MySpace is announcing this morning that it will become an OpenID authenticating party and offer developers a deeper level of access to user data than was previously available.
As Facebook prepares to mark the one year anniversary of its heralded application platform and the new iPhone App Store lures developers with groundbreaking features and customers willing to pay for applications – competition for the attention of the developer community is heating up. Once again, when platforms compete for developers – users win.
OpenID for MySpace
MySpace announced today that it will authenticate users for third party sites that support OpenID. It’s not clear how this will work yet, MySpace user profile URLs aren’t authenticating and there hasn’t been any mention of OpenID on the developers blog today, but we hope that usability won’t be an issue here as it has often been for the OpenID world. MySpace now joins AOL and Yahoo! as major providers of OpenID accounts.
Initially MySpace will not act as a relying party, meaning you can’t log into MySpace using a Yahoo! OpenID, for example. That’s typical and we hope it will change soon.
Most important though is that MySpace is offering a system to verify identity across multiple sites. Verified identity allows for all kinds of interesting data mashup possibilities and that’s ultimately going to be more interesting than simple authentication and single sign on. As OpenID Foundation Chair Scott Kveton told us this morning: “its great news that MySpace is not only supporting OpenID but really looking at ways to integrate data and real functionality that is beyond authentication. This will be the real driver of OpenID adoption.”
Already this morning a number of partner sites are taking advantage of the new ability to cache user data from MySpace. Movie review site Flixter and events site Eventful are the initial examples. Flixter users can now create an account and log in using their MySpace account via the secure standard protocol OAuth. They are then able to see movie reviews on Flixter that were made by friends on MySpace. Eventful integration will send alerts via MySpace when favorite musicians are in visiting a user’s home town. Those are good and useful examples.
The possibilities here are many and remind us of the kinds of things the Google Social Graph API enables web-wide and the kind of functionality that Facebook apps are able to leverage on-site using Facebook friend networks.

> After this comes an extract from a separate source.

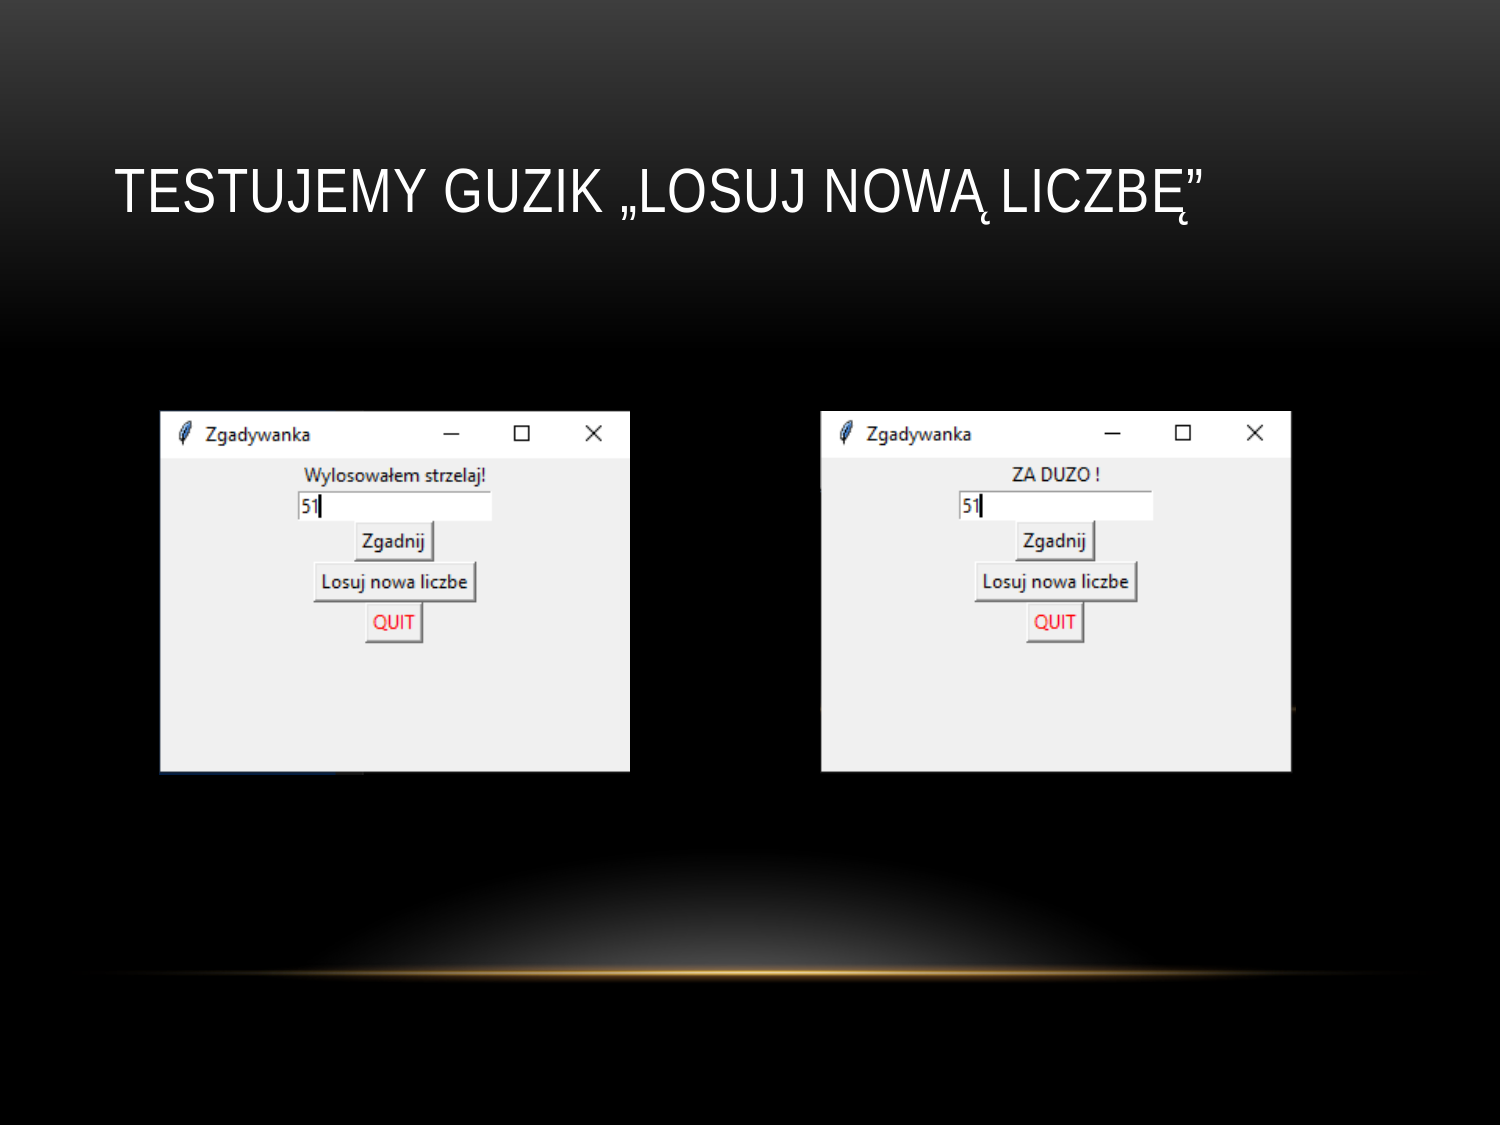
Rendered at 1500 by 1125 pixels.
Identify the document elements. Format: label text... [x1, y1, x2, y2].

picture [0, 0, 1500, 1125]
title Testujemy guzik „losuj nową liczbę” [99, 45, 1400, 233]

The MySpace functionality will let any site know who your MySpace friends are and highlight their activity on that 3rd party site and apparently 3rd parties will also be able to write to your MySpace account as well.
Profile data can now be cached for up to 24 hours at a time. Supported fields from MySpace include About me, Body type, Children, Drinker, Ethnicity, Has app, Heroes, ID, Interests, Jobs, Looking for, Movies, Music, Name, Network presence, Profile song, Profile URL, Relationship status, Religion, Sexual orientation, Smoker, Status and TV shows. Picture MTV.com noticing that you’ve changed your relationship status, playing a music video for your favorite song and recommending that you light up an American Spirit to celebrate. That brave new world is right around the corner!

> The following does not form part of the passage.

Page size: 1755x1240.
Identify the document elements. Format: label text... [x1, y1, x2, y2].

Facebook vs. MySpace vs. Google vs. Apple
The competition is heating up from all the major social networks vying to get developers to build applications on their platforms. That means those companies are racing to offer the most advanced, wide ranging and user-seductive platform for application developers to tie their imaginations to.
The end result should be some really exciting applications. Facebook proved that a simple development environment will lead to 3rd parties building apps if not businesses inside your website. Google is embracing some standards but is also aiming for the long tail of small social networks and individual websites through OpenSocial and Google Friend Connect (iframes). Apple has proven that users are willing to pay for applications and that brand new features like a touchscreen, location awareness and mobility are hard not to fall in love with. LinkedIn is holding its upper class user demographic close to its chest and entering into selective strategic partnerships, like last night’s with the NYTimes.
Enter MySpace and its large, broad base of users. Though much maligned in some circles, MySpace is evolving quickly in the face of competition and offers huge mainstream audiences.
It should be an exciting contest. We’re excited to see the next steps these platforms take as they seek the upper hand and we’re at the edge of our seats to see how the developer community will take advantage of what’s offered. Say what you will about MySpace – it’s a key participant in this era of powerful innovation.